Tapestry Suppers aims to combat intolerance, one meal at a time

Lalita Kaewsawang was 10 years old, and obsessed with chicken fat rice.
Growing up in Nonthaburi, Thailand, she’d return to the same street vendor over and over to watch him make the khao mun gai, a deceivingly simple yet technically challenging dish. She offered to wash dishes for an hour just to be able to watch him pour chicken stock into a vat of rice at the exact right moment.

Kaewsawang and her story—from a young food-obsessed girl in Thailand to the owner of a Thai pop-up in Santa Cruz—were highlighted at a recent lunch in Mountain View hosted by Tapestry Suppers, a local supperclub series that seeks to amplify immigrant voices and culture through food.
Danielle Tsi, a freelance photographer and food writer from Singapore, started Tapestry Suppers in the wake of the 2016 presidential election. She felt unnerved by the increasing anti-immigrant rhetoric around the country and wanted to do something about it. The state of things in America made her reflect on her multicultural upbringing in Singapore, where she was surrounded by people from different religions and races, reflected in the cultural mashup that is Singaporean cuisine.

“Food is a very big part of our culture and my sense of identity,” Tsi said. “It made me realize that it’s a really accessible way to bring people together, and it was a really accessible way to transcend the differences that seem to be very prominent and very rigid and imposed arbitrarily.

---

- [ASSIGNED TASK A]
Reproduce word for word the passage of the Tapestry Suppers article starting at "Kaewsawang and her" and ending at "is Singaporean cuisine.".
The article and the records have no connection to each other.

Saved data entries
---

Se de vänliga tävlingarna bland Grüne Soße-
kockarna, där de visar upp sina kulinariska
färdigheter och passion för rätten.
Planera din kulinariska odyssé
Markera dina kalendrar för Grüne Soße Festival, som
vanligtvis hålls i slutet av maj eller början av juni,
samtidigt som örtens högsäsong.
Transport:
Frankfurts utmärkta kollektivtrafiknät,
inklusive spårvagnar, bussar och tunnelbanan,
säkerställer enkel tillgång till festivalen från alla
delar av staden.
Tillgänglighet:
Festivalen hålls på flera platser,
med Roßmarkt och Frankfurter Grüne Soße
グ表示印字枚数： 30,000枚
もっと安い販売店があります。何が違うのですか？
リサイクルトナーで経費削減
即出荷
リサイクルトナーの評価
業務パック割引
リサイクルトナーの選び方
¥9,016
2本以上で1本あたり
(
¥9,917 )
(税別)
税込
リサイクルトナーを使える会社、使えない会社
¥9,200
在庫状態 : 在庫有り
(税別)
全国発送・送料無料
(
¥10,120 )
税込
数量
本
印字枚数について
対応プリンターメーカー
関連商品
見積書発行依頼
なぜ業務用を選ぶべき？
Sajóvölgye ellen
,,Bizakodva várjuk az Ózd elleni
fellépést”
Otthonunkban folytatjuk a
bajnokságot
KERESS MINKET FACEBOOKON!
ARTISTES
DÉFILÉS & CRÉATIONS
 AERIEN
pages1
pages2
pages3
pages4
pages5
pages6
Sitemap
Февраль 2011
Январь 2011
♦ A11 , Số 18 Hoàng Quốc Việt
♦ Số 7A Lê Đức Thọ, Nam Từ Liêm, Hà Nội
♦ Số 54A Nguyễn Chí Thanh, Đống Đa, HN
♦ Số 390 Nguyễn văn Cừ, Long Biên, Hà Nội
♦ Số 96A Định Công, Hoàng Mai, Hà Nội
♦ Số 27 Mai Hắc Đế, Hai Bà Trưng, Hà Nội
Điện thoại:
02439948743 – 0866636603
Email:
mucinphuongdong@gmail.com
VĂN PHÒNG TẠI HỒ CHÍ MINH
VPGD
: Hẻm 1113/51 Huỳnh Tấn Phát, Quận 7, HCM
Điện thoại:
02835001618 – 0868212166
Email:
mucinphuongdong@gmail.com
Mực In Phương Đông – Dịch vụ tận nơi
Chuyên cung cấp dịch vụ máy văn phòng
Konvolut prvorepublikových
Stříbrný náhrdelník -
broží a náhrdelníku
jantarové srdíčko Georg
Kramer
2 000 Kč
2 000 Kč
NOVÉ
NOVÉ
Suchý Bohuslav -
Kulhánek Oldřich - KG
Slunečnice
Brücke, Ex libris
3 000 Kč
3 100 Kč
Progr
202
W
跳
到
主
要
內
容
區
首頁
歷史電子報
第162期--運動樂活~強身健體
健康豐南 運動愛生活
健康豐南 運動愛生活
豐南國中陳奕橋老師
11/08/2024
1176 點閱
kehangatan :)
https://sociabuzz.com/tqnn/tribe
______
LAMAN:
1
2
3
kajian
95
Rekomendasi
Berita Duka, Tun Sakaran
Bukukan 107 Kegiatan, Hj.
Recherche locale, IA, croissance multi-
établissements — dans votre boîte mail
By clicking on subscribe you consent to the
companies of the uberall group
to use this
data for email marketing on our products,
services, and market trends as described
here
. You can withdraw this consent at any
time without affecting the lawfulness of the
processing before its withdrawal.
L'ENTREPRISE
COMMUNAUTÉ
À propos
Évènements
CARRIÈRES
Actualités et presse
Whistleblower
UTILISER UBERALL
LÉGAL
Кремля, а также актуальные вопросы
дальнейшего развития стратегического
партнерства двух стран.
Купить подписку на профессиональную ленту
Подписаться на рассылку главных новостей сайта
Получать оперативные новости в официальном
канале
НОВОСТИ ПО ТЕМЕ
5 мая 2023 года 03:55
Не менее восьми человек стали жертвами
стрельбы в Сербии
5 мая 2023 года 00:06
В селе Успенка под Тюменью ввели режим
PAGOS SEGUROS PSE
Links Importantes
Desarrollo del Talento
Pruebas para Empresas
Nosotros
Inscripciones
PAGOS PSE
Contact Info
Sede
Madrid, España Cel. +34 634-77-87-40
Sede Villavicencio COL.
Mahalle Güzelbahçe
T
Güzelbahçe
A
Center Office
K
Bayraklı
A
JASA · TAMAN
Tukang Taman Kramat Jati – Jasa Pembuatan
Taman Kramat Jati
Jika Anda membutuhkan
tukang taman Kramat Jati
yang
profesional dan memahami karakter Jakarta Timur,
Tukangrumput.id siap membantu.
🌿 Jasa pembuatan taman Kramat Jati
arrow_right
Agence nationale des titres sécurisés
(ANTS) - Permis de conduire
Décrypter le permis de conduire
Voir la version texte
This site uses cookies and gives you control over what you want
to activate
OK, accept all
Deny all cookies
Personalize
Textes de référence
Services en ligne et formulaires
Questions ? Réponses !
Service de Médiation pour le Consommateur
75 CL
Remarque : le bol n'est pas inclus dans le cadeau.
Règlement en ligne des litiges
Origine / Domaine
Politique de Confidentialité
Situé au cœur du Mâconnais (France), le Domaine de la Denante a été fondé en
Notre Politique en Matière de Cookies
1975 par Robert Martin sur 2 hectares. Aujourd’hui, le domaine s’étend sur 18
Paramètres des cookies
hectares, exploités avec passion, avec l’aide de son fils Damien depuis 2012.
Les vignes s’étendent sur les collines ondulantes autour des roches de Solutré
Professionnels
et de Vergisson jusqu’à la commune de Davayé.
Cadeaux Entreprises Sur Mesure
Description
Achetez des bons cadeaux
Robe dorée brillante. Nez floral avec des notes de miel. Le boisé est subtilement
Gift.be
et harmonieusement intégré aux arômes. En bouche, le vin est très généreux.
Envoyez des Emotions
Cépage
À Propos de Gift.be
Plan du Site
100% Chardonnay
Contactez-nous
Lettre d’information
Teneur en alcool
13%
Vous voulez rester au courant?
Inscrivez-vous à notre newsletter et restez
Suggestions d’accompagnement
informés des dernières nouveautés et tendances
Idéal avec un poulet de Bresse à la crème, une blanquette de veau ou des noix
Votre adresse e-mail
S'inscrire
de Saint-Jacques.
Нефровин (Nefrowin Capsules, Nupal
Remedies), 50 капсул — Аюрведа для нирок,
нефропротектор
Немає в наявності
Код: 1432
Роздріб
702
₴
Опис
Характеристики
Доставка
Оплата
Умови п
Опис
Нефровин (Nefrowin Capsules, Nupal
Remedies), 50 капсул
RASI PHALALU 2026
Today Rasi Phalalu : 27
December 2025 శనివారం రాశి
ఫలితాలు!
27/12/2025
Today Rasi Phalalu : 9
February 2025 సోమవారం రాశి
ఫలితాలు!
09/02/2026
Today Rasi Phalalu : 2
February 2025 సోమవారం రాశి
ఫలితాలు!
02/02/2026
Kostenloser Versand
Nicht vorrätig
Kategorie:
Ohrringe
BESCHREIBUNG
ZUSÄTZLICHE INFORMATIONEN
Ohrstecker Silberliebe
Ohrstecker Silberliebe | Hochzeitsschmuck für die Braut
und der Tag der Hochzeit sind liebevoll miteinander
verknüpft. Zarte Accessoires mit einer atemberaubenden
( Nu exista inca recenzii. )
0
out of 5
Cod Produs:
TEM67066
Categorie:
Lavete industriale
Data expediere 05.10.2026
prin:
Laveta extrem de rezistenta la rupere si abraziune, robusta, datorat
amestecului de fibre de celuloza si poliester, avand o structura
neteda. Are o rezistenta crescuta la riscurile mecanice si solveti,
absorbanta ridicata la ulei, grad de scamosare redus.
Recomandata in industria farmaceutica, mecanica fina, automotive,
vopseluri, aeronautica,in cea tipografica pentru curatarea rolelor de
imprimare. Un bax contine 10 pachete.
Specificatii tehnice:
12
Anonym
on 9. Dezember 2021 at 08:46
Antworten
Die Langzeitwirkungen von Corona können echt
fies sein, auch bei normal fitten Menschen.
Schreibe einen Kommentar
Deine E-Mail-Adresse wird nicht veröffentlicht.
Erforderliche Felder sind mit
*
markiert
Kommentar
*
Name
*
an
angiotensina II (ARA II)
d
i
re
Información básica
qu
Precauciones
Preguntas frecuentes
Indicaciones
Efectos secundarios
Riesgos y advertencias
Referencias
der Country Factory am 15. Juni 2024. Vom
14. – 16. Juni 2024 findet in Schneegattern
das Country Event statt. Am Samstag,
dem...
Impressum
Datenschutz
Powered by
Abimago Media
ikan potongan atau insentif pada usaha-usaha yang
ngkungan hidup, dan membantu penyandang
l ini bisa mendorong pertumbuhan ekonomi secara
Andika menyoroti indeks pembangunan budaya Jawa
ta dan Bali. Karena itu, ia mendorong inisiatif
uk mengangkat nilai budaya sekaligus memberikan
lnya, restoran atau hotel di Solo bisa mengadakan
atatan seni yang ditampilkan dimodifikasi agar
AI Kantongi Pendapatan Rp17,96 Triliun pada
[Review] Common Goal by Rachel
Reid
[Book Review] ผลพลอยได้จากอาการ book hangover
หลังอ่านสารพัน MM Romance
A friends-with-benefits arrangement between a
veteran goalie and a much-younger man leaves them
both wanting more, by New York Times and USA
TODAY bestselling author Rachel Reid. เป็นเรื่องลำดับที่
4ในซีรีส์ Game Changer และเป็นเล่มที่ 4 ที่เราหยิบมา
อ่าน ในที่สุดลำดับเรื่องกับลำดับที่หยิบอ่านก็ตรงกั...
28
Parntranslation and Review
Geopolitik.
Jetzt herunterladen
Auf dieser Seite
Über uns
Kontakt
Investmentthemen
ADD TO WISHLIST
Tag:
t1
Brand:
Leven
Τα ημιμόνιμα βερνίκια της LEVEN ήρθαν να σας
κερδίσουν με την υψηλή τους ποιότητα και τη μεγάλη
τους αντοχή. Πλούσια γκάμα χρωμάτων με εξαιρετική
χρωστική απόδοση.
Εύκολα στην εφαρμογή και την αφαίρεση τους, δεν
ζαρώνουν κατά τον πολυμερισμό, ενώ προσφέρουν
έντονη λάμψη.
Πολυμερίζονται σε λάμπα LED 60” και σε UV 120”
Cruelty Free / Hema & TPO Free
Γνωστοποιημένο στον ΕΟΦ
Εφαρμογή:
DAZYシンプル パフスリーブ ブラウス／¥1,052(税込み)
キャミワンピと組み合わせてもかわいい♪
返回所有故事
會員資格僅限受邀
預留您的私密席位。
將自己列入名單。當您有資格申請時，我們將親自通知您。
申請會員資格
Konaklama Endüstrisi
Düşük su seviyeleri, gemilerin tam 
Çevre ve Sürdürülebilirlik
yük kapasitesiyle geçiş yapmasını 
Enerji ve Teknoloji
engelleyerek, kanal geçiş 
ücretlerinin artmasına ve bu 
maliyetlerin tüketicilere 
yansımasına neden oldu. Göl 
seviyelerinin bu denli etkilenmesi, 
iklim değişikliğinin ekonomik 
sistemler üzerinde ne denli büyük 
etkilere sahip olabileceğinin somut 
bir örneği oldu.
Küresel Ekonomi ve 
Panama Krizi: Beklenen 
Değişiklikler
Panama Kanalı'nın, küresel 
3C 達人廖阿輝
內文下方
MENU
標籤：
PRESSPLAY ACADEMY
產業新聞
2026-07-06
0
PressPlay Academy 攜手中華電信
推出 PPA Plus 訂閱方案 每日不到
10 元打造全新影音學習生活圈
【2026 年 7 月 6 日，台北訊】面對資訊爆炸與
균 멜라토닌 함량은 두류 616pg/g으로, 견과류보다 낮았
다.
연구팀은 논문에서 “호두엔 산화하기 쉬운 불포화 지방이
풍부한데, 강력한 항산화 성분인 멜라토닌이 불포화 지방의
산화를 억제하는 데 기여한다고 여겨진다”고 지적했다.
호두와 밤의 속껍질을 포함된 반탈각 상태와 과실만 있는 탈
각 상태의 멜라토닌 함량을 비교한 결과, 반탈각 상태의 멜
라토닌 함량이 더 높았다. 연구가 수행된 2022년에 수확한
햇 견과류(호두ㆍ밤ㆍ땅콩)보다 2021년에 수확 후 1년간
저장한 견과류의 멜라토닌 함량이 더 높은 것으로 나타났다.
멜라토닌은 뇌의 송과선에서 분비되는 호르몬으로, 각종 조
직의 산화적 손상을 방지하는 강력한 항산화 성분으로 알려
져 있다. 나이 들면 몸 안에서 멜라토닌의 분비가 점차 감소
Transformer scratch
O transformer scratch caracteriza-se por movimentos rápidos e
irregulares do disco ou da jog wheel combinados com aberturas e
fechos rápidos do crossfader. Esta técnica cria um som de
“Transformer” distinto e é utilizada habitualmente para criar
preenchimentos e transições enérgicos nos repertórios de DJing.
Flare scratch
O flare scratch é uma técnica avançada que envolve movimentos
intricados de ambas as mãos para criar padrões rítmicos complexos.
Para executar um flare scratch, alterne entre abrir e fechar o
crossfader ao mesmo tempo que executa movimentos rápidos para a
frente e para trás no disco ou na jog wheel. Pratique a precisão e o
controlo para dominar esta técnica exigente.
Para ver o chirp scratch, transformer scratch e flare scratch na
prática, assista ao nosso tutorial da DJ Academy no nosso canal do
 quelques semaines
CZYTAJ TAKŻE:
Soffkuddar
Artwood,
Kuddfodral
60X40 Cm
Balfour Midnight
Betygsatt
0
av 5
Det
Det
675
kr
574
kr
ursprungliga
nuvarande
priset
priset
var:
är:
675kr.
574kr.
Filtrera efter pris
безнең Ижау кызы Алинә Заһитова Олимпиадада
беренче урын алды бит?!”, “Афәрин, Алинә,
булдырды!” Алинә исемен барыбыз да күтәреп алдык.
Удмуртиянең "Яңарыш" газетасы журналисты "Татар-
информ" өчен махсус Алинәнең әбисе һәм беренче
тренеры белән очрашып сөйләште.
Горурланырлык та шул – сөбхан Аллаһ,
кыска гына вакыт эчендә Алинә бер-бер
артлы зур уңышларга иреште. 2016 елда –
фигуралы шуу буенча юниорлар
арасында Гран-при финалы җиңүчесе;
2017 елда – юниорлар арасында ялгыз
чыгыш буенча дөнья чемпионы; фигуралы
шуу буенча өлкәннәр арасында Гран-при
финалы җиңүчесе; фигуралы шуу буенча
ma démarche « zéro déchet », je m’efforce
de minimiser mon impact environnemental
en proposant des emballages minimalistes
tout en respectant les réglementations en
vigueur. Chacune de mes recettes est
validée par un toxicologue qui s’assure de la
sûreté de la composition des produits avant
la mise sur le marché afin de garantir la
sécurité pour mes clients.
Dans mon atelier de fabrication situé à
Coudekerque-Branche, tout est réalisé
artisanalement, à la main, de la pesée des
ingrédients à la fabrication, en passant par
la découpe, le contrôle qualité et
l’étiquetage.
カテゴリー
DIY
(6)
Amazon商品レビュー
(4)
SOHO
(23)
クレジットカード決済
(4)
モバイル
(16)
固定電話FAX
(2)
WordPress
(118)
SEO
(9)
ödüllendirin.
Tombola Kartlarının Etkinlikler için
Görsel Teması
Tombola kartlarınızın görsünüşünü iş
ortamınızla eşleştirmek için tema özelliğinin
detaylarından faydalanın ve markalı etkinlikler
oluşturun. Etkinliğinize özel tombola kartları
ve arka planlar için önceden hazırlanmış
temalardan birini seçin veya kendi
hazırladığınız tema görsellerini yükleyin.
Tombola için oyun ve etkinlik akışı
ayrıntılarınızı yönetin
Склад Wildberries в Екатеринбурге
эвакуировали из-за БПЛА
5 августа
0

---

- [ASSIGNED TASK B]
Rewrite the records starting at the first line and ending at the line containing "établissements — dans votre boîte mail", replacing "Hà Nội" with "Ha Noi" and leaving everything else unchanged. Give only those lines.

- [EXERCISE SOLUTION A]
Kaewsawang and her story—from a young food-obsessed girl in Thailand to the owner of a Thai pop-up in Santa Cruz—were highlighted at a recent lunch in Mountain View hosted by Tapestry Suppers, a local supperclub series that seeks to amplify immigrant voices and culture through food.
Danielle Tsi, a freelance photographer and food writer from Singapore, started Tapestry Suppers in the wake of the 2016 presidential election. She felt unnerved by the increasing anti-immigrant rhetoric around the country and wanted to do something about it. The state of things in America made her reflect on her multicultural upbringing in Singapore, where she was surrounded by people from different religions and races, reflected in the cultural mashup that is Singaporean cuisine.

- [EXERCISE SOLUTION B]
Se de vänliga tävlingarna bland Grüne Soße-
kockarna, där de visar upp sina kulinariska
färdigheter och passion för rätten.
Planera din kulinariska odyssé
Markera dina kalendrar för Grüne Soße Festival, som
vanligtvis hålls i slutet av maj eller början av juni,
samtidigt som örtens högsäsong.
Transport:
Frankfurts utmärkta kollektivtrafiknät,
inklusive spårvagnar, bussar och tunnelbanan,
säkerställer enkel tillgång till festivalen från alla
delar av staden.
Tillgänglighet:
Festivalen hålls på flera platser,
med Roßmarkt och Frankfurter Grüne Soße
グ表示印字枚数： 30,000枚
もっと安い販売店があります。何が違うのですか？
リサイクルトナーで経費削減
即出荷
リサイクルトナーの評価
業務パック割引
リサイクルトナーの選び方
¥9,016
2本以上で1本あたり
(
¥9,917 )
(税別)
税込
リサイクルトナーを使える会社、使えない会社
¥9,200
在庫状態 : 在庫有り
(税別)
全国発送・送料無料
(
¥10,120 )
税込
数量
本
印字枚数について
対応プリンターメーカー
関連商品
見積書発行依頼
なぜ業務用を選ぶべき？
Sajóvölgye ellen
,,Bizakodva várjuk az Ózd elleni
fellépést”
Otthonunkban folytatjuk a
bajnokságot
KERESS MINKET FACEBOOKON!
ARTISTES
DÉFILÉS & CRÉATIONS
 AERIEN
pages1
pages2
pages3
pages4
pages5
pages6
Sitemap
Февраль 2011
Январь 2011
♦ A11 , Số 18 Hoàng Quốc Việt
♦ Số 7A Lê Đức Thọ, Nam Từ Liêm, Ha Noi
♦ Số 54A Nguyễn Chí Thanh, Đống Đa, HN
♦ Số 390 Nguyễn văn Cừ, Long Biên, Ha Noi
♦ Số 96A Định Công, Hoàng Mai, Ha Noi
♦ Số 27 Mai Hắc Đế, Hai Bà Trưng, Ha Noi
Điện thoại:
02439948743 – 0866636603
Email:
mucinphuongdong@gmail.com
VĂN PHÒNG TẠI HỒ CHÍ MINH
VPGD
: Hẻm 1113/51 Huỳnh Tấn Phát, Quận 7, HCM
Điện thoại:
02835001618 – 0868212166
Email:
mucinphuongdong@gmail.com
Mực In Phương Đông – Dịch vụ tận nơi
Chuyên cung cấp dịch vụ máy văn phòng
Konvolut prvorepublikových
Stříbrný náhrdelník -
broží a náhrdelníku
jantarové srdíčko Georg
Kramer
2 000 Kč
2 000 Kč
NOVÉ
NOVÉ
Suchý Bohuslav -
Kulhánek Oldřich - KG
Slunečnice
Brücke, Ex libris
3 000 Kč
3 100 Kč
Progr
202
W
跳
到
主
要
內
容
區
首頁
歷史電子報
第162期--運動樂活~強身健體
健康豐南 運動愛生活
健康豐南 運動愛生活
豐南國中陳奕橋老師
11/08/2024
1176 點閱
kehangatan :)
https://sociabuzz.com/tqnn/tribe
______
LAMAN:
1
2
3
kajian
95
Rekomendasi
Berita Duka, Tun Sakaran
Bukukan 107 Kegiatan, Hj.
Recherche locale, IA, croissance multi-
établissements — dans votre boîte mail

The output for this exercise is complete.